If you finish these before the early evening, you can visit Cambodia Brewery. For US$6 they have a tour, which really turns into four to five hours of all you can drink. They’re one of the only breweries to offer more than the traditional Asian style lager. The beers aren’t quite as flavorful as a US IPA or porter, but you may be thankful for that after five hours drinking with these guys.
Some other sites around Phnom Penh include the Royal Palace, Silver Pagoda, Victory Monument, and Russian Market. Of these, we only did the Russian Market. After spending time in Thailand, the other sites are similar, but smaller in grandeur and size.
In summary, you can see S21, the Killing Fields, and do the Cambodia Brewery tour in one day. This will free up time for a longer stay in Siem Reap or Koh Rong. From Siem Reap, we took a morning bus to Sihanoukville. We took Capital Bus, which was okay. The was was US$9. It stopped twice for breaks, and was relatively safe.
Sihanoukville & Koh Rong
Day 5 – Travel
This day is entirely almost only travel. The bus to Sihanoukville is approximately five hours and the boat to Koh Rong can be upwards of three, depending on where you’re going.

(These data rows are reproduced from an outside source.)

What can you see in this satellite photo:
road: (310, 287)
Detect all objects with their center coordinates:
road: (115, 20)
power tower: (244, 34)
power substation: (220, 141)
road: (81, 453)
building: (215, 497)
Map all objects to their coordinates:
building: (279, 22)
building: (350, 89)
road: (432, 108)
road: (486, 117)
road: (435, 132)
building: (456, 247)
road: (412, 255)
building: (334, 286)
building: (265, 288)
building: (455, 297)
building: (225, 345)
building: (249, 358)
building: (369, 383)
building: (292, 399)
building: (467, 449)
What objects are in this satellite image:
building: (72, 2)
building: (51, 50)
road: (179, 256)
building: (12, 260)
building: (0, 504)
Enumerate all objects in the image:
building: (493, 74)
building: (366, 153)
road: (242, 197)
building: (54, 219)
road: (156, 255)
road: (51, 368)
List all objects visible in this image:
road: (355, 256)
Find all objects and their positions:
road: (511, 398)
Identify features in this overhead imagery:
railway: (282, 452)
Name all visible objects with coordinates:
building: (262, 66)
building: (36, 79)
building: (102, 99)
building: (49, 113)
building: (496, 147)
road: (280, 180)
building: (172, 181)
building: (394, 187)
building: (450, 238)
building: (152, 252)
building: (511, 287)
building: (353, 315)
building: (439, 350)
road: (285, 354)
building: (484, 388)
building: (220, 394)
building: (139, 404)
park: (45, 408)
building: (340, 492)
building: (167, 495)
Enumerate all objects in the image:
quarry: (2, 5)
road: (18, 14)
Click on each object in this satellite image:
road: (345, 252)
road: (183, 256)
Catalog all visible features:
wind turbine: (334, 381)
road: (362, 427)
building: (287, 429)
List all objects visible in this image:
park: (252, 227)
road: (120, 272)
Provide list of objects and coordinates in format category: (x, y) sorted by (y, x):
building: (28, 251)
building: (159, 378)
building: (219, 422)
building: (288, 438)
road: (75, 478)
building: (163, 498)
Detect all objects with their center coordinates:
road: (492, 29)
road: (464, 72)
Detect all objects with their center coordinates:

The bus stop in Sihanoukville is filled with entrepreneurial tuk-tuk drivers willing to take you to the pier and book your boat. Make sure you know where your resort is on Koh Rong! There are two piers in Sihanoukville and several piers on Koh Rong, hiking across the island can take five hours, so don’t take the wrong boat. That said, there’s one main pier where almost all of the boats go.
We elected to go to a secluded and more private resort, Lonely Beach Koh Rong. We paid US$30 for a “birds nest”, which is a small bungalow. It’s situated on the North side of the island and runs a private boat to and from daily (US$40). It has, from what we’ve seen, the best beach by far. That said, this isn’t where you go to party. There’re no bars or resorts nearby. The drinking here usually tones down around ten or eleven, typically dependent on who you’re traveling with. If you’re looking to unplug and unwind, I highly recommend Lonely Beach.
If you want to party or are looking for a more lively atmosphere, the south side of the island features a host of resorts and hotels, relatively close together, with several boat options. You’ll have to do your own research. Further off the coast is Koh Rong Samloem, a smaller and less developed island. I can’t comment on the quality or options here, but I would opt for Lonely Beach versus traveling further offshore.
Koh Rong or Sihanoukville can take as long or as short as you would like. The boats typically don’t arrive until the early evening and return to shore in the early morning, so I would recommend at least two nights to get one full day. I spent four days here and could’ve stayed longer!
Cambodia was a great trip. That said, I’m glad I did the entire country in one trip, so I don’t have to go back. If you’re pressed for time, the travel between cities can be annoying. A full nine day trip (weekend to weekend) would be enough to see everything and not feel rushed.
Eventually I’ll add more to this review including pictures, maps, and some links to reviews I post on other sites.
Traveling of Christmas and New Years was good, as it’s cooler and the end of rainy season. You do need to book some things in advance (we missed the overnight bus we wanted to Phnom Penh and had to take a morning bus).